▸ Records for the task
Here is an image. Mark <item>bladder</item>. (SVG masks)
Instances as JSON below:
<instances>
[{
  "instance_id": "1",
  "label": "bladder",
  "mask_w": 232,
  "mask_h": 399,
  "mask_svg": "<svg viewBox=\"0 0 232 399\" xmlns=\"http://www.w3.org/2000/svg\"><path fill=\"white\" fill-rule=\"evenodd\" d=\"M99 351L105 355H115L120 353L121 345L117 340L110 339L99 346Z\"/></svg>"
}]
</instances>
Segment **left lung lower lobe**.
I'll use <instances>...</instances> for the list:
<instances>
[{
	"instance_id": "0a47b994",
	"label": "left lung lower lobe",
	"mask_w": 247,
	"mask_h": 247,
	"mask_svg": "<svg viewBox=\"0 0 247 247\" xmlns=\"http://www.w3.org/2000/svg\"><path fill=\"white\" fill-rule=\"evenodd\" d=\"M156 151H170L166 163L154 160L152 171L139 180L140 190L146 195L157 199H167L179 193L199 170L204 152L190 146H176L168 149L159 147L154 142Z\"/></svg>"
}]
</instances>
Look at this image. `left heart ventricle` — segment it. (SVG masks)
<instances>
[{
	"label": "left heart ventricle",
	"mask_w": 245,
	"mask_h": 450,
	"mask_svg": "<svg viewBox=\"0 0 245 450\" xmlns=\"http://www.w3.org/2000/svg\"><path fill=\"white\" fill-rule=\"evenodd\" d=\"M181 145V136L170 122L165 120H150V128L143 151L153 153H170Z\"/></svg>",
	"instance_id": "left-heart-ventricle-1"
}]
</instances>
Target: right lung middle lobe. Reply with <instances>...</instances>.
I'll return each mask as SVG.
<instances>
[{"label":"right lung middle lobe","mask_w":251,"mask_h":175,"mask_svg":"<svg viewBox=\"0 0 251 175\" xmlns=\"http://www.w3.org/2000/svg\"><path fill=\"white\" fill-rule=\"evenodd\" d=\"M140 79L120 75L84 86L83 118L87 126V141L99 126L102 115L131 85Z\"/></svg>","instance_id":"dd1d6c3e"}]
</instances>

▸ Written instruction
Copy every row above word for word.

▸ Result of this task
Here is an image. Mark <item>bladder</item>. (SVG masks)
Instances as JSON below:
<instances>
[{
  "instance_id": "1",
  "label": "bladder",
  "mask_w": 232,
  "mask_h": 399,
  "mask_svg": "<svg viewBox=\"0 0 232 399\" xmlns=\"http://www.w3.org/2000/svg\"><path fill=\"white\" fill-rule=\"evenodd\" d=\"M99 351L105 355H115L120 353L121 345L117 340L110 339L99 346Z\"/></svg>"
}]
</instances>
Segment **left lung lower lobe**.
I'll use <instances>...</instances> for the list:
<instances>
[{
	"instance_id": "0a47b994",
	"label": "left lung lower lobe",
	"mask_w": 247,
	"mask_h": 247,
	"mask_svg": "<svg viewBox=\"0 0 247 247\" xmlns=\"http://www.w3.org/2000/svg\"><path fill=\"white\" fill-rule=\"evenodd\" d=\"M156 151H170L166 163L154 160L152 171L139 180L140 190L146 195L157 199H167L179 193L199 170L204 152L190 146H176L168 149L159 147L154 142Z\"/></svg>"
}]
</instances>
Look at this image. `left heart ventricle` — segment it. (SVG masks)
<instances>
[{
	"label": "left heart ventricle",
	"mask_w": 245,
	"mask_h": 450,
	"mask_svg": "<svg viewBox=\"0 0 245 450\" xmlns=\"http://www.w3.org/2000/svg\"><path fill=\"white\" fill-rule=\"evenodd\" d=\"M181 145V136L170 122L165 120H150V128L143 151L153 153H170Z\"/></svg>",
	"instance_id": "left-heart-ventricle-1"
}]
</instances>
Target: right lung middle lobe. Reply with <instances>...</instances>.
I'll return each mask as SVG.
<instances>
[{"label":"right lung middle lobe","mask_w":251,"mask_h":175,"mask_svg":"<svg viewBox=\"0 0 251 175\" xmlns=\"http://www.w3.org/2000/svg\"><path fill=\"white\" fill-rule=\"evenodd\" d=\"M140 79L120 75L84 86L83 118L87 126V141L99 126L102 115L131 85Z\"/></svg>","instance_id":"dd1d6c3e"}]
</instances>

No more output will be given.